Pour répondre à François Marc, je dirais qu'il y a des marchés mondiaux qui existent et desquels la France et l'Europe sont absentes. Il y a une production française de la semence qui perd des positions sur ces marchés.
Il me semble que la vraie question est en amont : à mon sens, le principe de précaution est dévoyé par une interdiction de facto de la recherche. Cependant, il faut reconnaître que ces actions rencontrent un écho favorable dans l'opinion publique. Les faucheurs sont condamnés à des peines assez faibles au regard de ce qu'ils ont fait et cela ne choque personne. Cela montre qu'il est nécessaire d'agir en sorte de recréer les conditions du consensus.
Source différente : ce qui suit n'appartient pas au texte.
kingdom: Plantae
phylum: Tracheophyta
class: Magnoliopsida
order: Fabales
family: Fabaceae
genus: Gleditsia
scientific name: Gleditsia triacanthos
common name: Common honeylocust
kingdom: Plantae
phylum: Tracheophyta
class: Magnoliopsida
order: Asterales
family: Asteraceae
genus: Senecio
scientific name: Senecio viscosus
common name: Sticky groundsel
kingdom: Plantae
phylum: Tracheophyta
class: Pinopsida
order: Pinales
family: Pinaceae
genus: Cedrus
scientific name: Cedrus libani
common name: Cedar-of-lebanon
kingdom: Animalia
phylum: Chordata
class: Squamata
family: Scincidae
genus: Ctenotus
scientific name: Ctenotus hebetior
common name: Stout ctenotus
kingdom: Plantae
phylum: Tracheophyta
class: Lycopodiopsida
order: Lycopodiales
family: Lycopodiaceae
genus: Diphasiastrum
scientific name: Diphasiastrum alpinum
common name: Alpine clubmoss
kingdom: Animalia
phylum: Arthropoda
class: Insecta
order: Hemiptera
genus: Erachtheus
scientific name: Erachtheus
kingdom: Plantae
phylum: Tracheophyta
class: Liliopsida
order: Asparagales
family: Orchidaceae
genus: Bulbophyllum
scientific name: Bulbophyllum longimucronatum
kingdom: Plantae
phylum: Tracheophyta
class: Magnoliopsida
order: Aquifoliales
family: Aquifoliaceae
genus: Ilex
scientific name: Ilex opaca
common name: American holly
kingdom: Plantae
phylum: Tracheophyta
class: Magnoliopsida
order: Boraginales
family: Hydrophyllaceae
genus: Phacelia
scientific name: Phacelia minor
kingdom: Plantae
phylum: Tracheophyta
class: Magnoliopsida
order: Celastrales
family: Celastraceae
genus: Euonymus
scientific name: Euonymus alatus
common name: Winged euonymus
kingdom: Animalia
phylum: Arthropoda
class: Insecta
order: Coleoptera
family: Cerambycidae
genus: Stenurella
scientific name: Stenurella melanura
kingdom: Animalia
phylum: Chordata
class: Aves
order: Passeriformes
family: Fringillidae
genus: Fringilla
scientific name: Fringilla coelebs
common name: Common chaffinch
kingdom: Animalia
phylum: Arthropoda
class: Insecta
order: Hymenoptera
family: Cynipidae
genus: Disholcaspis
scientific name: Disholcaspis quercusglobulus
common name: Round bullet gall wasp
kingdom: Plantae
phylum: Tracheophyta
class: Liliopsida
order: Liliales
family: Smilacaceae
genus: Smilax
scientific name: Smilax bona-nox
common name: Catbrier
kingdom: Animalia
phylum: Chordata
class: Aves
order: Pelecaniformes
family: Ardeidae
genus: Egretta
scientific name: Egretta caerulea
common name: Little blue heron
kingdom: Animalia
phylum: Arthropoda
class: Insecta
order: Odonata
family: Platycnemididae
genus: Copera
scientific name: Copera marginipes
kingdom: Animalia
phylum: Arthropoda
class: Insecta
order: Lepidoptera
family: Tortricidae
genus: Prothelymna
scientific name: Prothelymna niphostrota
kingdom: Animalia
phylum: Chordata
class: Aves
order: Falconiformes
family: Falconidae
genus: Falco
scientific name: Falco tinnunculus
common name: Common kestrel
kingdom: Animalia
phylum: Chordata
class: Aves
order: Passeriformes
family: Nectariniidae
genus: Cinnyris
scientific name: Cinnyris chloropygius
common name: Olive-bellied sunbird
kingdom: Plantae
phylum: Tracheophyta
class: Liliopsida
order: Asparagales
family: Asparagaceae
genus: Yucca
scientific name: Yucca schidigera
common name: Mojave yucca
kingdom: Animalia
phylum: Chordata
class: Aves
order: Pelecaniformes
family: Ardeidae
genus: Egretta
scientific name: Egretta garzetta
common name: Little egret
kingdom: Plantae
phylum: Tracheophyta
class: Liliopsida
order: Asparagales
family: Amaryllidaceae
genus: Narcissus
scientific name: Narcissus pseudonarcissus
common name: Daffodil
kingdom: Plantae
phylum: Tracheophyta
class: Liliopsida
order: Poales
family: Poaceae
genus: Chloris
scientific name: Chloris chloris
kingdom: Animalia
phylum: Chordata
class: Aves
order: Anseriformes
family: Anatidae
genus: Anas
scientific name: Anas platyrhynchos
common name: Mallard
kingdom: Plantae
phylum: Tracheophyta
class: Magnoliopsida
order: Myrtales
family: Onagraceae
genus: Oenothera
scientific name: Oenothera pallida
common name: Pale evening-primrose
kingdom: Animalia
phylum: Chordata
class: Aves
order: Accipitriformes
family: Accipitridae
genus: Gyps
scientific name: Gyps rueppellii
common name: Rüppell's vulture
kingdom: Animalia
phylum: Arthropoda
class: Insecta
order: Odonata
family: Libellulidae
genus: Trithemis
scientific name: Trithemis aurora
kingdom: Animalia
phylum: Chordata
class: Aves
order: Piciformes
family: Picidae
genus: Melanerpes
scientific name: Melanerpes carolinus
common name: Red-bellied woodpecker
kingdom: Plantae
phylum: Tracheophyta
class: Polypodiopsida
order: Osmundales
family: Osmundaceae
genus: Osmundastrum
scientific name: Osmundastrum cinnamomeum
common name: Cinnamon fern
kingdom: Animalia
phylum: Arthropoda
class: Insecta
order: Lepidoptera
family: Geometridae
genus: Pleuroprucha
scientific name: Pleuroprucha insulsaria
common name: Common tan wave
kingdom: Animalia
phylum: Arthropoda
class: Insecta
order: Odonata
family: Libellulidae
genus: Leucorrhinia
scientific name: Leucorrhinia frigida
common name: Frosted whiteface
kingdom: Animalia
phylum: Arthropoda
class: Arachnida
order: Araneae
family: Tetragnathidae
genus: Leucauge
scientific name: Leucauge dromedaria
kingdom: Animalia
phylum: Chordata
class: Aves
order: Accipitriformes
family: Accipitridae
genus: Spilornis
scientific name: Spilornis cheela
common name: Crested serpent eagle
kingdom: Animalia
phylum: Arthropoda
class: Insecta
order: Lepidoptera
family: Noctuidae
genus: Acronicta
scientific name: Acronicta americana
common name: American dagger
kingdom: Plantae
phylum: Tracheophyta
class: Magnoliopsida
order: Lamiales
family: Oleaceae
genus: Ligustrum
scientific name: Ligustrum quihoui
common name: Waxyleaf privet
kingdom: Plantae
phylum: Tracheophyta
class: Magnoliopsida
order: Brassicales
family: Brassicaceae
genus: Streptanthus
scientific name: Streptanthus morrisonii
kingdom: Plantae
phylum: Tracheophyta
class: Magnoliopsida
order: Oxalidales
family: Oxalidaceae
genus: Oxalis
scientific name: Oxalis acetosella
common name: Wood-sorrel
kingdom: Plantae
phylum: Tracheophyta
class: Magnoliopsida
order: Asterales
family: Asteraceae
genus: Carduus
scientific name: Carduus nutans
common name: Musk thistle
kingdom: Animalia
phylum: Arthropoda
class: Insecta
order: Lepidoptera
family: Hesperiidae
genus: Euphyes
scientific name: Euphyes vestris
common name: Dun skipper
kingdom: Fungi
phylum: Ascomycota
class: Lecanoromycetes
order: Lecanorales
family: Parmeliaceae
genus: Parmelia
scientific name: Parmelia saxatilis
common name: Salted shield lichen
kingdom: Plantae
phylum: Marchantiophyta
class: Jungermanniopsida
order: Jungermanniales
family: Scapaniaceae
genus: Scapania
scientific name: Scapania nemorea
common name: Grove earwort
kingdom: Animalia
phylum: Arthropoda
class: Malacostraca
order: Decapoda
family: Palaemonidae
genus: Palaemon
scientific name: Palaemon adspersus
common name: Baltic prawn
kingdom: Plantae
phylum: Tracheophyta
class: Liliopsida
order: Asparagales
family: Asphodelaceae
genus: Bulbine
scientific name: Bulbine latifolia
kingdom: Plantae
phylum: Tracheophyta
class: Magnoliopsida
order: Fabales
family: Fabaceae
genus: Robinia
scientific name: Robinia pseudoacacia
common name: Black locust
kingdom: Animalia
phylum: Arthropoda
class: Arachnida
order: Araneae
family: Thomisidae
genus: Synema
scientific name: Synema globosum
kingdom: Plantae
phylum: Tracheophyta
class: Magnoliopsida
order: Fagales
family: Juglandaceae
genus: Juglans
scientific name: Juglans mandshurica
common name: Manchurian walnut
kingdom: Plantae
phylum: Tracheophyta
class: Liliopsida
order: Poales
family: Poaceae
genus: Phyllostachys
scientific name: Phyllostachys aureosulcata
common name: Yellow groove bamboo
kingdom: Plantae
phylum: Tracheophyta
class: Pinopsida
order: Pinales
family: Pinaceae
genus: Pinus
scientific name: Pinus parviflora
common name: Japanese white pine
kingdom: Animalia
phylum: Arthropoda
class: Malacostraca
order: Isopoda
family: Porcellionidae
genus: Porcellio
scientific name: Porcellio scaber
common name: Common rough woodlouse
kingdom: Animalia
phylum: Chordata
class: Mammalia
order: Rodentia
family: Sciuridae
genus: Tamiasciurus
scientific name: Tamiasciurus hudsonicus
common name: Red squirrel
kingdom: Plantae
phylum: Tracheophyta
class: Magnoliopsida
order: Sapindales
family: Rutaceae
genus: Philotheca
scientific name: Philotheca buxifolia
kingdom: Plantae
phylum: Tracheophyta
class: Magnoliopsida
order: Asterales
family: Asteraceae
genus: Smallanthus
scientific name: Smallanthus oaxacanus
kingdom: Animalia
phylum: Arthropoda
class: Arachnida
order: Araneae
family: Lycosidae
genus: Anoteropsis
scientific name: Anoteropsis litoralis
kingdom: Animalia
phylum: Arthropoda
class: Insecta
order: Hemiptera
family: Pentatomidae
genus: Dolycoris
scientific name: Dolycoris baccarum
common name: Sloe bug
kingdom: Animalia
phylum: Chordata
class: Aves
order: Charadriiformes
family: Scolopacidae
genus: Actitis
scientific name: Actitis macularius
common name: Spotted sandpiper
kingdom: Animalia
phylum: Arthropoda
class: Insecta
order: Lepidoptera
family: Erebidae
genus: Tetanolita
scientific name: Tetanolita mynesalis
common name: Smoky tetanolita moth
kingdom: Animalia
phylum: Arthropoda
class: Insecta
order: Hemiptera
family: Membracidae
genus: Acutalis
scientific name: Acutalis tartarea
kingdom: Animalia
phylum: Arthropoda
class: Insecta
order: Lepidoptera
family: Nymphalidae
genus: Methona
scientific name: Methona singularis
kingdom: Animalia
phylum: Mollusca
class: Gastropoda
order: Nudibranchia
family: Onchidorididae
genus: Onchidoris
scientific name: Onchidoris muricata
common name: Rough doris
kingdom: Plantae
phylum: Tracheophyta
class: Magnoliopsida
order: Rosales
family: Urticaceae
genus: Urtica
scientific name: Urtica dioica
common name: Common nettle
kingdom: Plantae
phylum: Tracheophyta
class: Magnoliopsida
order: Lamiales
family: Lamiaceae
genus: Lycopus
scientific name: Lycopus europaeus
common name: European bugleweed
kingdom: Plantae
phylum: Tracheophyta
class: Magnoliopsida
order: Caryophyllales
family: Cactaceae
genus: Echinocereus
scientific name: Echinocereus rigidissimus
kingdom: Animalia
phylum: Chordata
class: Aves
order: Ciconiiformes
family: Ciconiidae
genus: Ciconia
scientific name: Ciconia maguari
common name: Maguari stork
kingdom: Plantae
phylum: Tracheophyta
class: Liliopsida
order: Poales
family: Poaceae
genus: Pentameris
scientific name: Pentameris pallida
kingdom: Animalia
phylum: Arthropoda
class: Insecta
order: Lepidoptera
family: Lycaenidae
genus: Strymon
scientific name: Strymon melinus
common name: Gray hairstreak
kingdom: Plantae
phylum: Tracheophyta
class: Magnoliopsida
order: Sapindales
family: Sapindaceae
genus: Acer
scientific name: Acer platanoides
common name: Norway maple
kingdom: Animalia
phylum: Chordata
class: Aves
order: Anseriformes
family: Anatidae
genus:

Je pense que l'action principale à mener concerne l'AESA. Il n'est pas possible qu'un organe scientifique fasse l'objet de méfiance ou de doute. Ses avis doivent être incontestables et incontestés si l'on veut pouvoir avancer.
M. Robert Badinter :
Je partage tout à fait l'avis de notre collègue Richard Yung et son inquiétude. Que redoutent les partisans de l'interdiction absolue de la recherche, qui relèvent de la pensée magique chère à Lévi-Strauss ? Les faucheurs ont la conviction profonde que la recherche sur les OGM est fatale au développement de l'humanité et qu'ils mènent le « bon combat », comme les puritains qui jadis brulaient les sorcières ! Pour ne pas se soumettre à l'avis d'une autorité scientifique, ils la décrivent comme un organisme soumis à des intérêts mercantiles. Or la raison devrait conduire à une expérimentation contrôlée et prudente dont les résultats sont validés par une agence compétente.
Mon sentiment est que les brevets dans le domaine des OGM sont et seront déposés. Et ce sont les anglo-saxons qui en tireront les bénéfices, comme pour les cellules souches, domaine dans lequel la loi française ne permettait pas les expérimentations.
M. Jean Bizet :
La France s'est affaiblie sur le plan de l'expertise, car de nombreux chercheurs sont partis ou ont arrêté leurs travaux. Alors que des pays comme le Brésil, l'Argentine, le Canada voient leur recherche progresser : ce qu'on appelle des traits génétiques, économiseurs d'eau et d'azote, y font actuellement l'objet d'expérimentations. Au nom de quoi s'opposerait-on à la recherche de cultures qui seront moins gourmandes en eau et en azote ? A mon sens, c'est l'esprit même du Grenelle de l'environnement.
L'Inde et la Chine utilisent beaucoup les technologies transgéniques sur le coton et sur le riz. Il faut garder à l'esprit que l'Inde est connue notamment pour avoir employé des produits phytosanitaires destinés au coton, dangereux pour la santé. On sait que la Chine est active dans la recherche OGM, mais il y a peu d'informations concernant les surfaces cultivées.
J'évoquerai enfin la brevetabilité du vivant. Les espèces végétales et animales ne sont absolument pas brevetables. N'est brevetable que le couple gène/fonction-application, que les firmes ont découvert et développé. Ce sont ces génomes que chaque semencier peut acheter, mais pas le vivant. La France a eu l'originalité d'inventer, à côté du brevet, le certificat d'obtention végétale qui permet une meilleure évolution de la science en ce domaine : tout le monde peut acquérir ce certificat pour développer une variété plus performante. La France s'était montrée novatrice et avait bien circonscrit la brevetabilité du vivant, mais elle n'a pas été suivie.